▶ _WORK TASK A_
Translate this sentence from the tour description below into Spanish: "This is a strenuous tour, probably more so than any of our other tours."

▶ _TEXT SHOWN_
▬▬▬▬▬▬
The town-based hotels in Honiara, Santa Isabel, Malaita and Gizo are of good standard, but we will otherwise be staying in a mix of basic guesthouses and huts, usually with cold water and shared facilities. There is only one night of actual camping, and only for those who choose the make the very tough hike up Kolombangara. The optional Guadalcanal Highlands Extension will be all camping.

Walking difficulty:

This is a strenuous tour, probably more so than any of our other tours. To ensure full participation, participants should be prepared for regular hikes (often on consecutive days) exceeding 4 hours on steep and muddy trails. In particular, the walk from Na’ara to the ridge at Hauta on Makira is tough (some participants often opt to remain at Na’ara) and the ascent of Kolombangara is extremely tough (most participants should not attempt the final summit walk).
▬▬▬▬▬▬
▶ _EXERCISE INPUT_

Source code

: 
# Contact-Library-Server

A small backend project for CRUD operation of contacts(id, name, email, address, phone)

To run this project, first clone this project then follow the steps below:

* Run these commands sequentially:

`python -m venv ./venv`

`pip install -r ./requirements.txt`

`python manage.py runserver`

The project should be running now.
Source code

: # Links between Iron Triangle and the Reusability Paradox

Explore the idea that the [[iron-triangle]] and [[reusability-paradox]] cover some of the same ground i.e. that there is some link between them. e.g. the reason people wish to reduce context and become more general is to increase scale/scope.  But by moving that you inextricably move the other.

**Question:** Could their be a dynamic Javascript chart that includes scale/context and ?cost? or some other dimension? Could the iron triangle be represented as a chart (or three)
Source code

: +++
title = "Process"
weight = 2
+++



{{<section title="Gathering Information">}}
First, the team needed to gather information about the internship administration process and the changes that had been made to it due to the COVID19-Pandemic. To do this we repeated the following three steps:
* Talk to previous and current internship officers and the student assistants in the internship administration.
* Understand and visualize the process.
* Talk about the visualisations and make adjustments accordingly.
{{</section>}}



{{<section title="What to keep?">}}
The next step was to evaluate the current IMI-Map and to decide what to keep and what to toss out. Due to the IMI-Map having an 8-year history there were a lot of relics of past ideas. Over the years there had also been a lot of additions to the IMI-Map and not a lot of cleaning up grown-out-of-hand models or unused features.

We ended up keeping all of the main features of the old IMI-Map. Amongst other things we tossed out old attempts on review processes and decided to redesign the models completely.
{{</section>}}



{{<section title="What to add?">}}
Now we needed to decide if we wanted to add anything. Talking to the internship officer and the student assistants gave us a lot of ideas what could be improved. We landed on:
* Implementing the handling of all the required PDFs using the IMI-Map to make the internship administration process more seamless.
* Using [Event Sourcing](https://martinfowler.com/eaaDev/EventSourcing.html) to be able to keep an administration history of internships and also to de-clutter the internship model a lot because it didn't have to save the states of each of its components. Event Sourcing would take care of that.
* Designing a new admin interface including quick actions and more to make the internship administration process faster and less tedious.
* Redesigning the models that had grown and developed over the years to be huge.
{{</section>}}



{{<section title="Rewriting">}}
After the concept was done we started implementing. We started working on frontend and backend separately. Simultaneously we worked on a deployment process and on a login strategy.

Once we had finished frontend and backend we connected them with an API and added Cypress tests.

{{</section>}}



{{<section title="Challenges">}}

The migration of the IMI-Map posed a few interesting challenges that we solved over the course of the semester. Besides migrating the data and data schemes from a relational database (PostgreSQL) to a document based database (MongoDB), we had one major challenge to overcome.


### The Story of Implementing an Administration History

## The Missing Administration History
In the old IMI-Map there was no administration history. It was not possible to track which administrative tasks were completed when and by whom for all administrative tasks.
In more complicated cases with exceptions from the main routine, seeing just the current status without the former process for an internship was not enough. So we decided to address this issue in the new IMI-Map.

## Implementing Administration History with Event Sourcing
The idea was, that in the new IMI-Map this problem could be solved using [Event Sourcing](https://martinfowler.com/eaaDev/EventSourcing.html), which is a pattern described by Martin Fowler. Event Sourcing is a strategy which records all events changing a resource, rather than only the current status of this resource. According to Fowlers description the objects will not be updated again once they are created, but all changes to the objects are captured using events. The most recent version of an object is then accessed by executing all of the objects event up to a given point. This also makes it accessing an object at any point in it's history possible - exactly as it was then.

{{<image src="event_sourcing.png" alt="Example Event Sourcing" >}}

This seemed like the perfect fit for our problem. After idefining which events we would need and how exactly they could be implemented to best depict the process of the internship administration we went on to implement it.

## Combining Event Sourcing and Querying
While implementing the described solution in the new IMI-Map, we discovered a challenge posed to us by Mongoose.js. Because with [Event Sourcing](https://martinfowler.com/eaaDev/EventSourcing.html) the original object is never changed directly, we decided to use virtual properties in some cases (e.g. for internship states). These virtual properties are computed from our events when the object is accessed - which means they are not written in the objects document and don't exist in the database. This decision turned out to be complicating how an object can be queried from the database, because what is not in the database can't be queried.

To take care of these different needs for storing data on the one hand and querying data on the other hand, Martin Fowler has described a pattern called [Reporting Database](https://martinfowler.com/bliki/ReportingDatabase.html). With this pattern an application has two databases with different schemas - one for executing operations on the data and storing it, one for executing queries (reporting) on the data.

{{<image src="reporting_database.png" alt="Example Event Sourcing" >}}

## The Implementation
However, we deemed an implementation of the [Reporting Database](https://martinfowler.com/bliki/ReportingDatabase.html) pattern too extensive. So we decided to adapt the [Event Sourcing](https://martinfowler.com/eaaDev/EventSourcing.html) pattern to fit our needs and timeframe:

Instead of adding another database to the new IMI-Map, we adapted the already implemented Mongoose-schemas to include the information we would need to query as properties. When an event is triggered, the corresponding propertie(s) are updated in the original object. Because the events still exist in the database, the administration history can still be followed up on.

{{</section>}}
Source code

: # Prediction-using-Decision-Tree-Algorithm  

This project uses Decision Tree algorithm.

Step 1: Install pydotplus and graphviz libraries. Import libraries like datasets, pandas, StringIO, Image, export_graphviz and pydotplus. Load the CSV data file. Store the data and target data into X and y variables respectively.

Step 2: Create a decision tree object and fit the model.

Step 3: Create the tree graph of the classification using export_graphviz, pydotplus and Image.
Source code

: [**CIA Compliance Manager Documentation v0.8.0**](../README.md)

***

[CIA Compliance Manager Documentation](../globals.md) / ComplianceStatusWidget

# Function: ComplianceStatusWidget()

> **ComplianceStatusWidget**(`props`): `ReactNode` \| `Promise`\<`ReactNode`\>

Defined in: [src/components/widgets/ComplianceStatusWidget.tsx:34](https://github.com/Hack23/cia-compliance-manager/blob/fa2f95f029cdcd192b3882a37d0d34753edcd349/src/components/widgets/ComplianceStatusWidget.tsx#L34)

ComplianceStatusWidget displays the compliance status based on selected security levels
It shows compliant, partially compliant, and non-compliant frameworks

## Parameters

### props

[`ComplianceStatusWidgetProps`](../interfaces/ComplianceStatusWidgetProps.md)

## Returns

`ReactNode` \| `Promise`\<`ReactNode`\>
▬▬▬▬▬▬
▶ _WORK TASK B_
From the listing above, quote everything from the line containing "The migration of" down to the line containing "### The Story", including both of those lines.

▶ _REPLY A_
Esta es una gira exigente, probablemente más que cualquiera de nuestras otras giras.

▶ _REPLY B_
The migration of the IMI-Map posed a few interesting challenges that we solved over the course of the semester. Besides migrating the data and data schemes from a relational database (PostgreSQL) to a document based database (MongoDB), we had one major challenge to overcome.


### The Story of Implementing an Administration History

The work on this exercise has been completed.